Quick edit: Thanks for the incoming messages about this and the genuine support. Many have had similar experiences, and I posted this as a reminder to all that you should always call your bank yourself to verify anything, never verify anything on an incoming call.

EDIT for clarification from several comment conversations:

Here’s what likely happened: they spoofed my bank’s phone number, asked me where I wanted the new ATM card shipped thus I verified my mailing address. They followed my bank’s verification playbook and said they were sending me a verification code via SMS, which I then relayed. What was very likely happening on another phone line was they were social-engineering my bank, pretending to be me, verified my mailing address, verified the SMS code which I relayed to them, and likely changed my ATM card PIN so they could withdraw cash. Even down to my bank charging a fee for rushing a new card and waiving the fee in case of fraud. This was a VERY clever social engineering feat.
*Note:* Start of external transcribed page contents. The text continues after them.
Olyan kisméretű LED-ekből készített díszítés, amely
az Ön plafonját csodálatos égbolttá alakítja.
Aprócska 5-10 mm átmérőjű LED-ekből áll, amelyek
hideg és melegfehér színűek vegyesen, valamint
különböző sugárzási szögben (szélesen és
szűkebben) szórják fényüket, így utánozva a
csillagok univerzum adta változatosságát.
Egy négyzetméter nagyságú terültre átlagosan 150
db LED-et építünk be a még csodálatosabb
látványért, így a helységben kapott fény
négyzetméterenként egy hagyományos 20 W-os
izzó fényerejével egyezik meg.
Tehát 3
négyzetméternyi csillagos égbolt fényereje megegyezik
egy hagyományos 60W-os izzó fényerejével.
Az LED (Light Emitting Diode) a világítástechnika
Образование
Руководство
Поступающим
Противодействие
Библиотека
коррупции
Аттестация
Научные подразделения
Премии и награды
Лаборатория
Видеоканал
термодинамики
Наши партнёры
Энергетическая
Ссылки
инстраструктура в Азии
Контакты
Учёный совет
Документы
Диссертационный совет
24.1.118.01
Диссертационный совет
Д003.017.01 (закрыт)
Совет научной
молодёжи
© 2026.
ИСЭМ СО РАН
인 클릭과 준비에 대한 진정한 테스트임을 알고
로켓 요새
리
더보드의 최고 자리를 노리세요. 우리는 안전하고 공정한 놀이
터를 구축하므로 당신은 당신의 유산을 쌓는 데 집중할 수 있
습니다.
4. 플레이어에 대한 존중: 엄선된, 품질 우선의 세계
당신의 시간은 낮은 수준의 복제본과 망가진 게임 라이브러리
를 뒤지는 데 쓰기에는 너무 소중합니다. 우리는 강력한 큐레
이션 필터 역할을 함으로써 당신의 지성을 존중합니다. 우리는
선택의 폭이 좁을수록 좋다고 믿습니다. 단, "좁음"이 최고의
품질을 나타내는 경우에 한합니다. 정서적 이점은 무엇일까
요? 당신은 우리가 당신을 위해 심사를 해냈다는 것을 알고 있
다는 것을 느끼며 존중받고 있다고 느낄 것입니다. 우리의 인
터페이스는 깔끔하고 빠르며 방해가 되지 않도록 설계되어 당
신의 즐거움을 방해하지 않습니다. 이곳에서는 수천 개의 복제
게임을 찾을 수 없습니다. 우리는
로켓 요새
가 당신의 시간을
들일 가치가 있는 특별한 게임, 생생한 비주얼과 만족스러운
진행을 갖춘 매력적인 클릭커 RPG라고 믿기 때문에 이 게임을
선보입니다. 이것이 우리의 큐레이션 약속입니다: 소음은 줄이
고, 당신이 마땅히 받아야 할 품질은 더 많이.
ALSO an important note: there are tons of apps out there which can record phone calls, but the legality of this depends on where you live AND the location where the person/business on the other end of the call are located. One comment has a link to a lawsuit where the second party was NOT in a one-party-consent state, which makes recording a phone call illegal. Always tell your caller that you’re recording the call. I miss being on Google Voice that could play a message that you were recording the call etc..

Friendly reminder of the day (besides drink more water, go out and enjoy some sunshine, and be nice to one another)

If someone calls, claiming to be your bank, never verify any information even if everything like phone numbers and SMS seem to match. Thank them for the alert, and tell them that you’ll call THEM right back. Do not provide any information to them!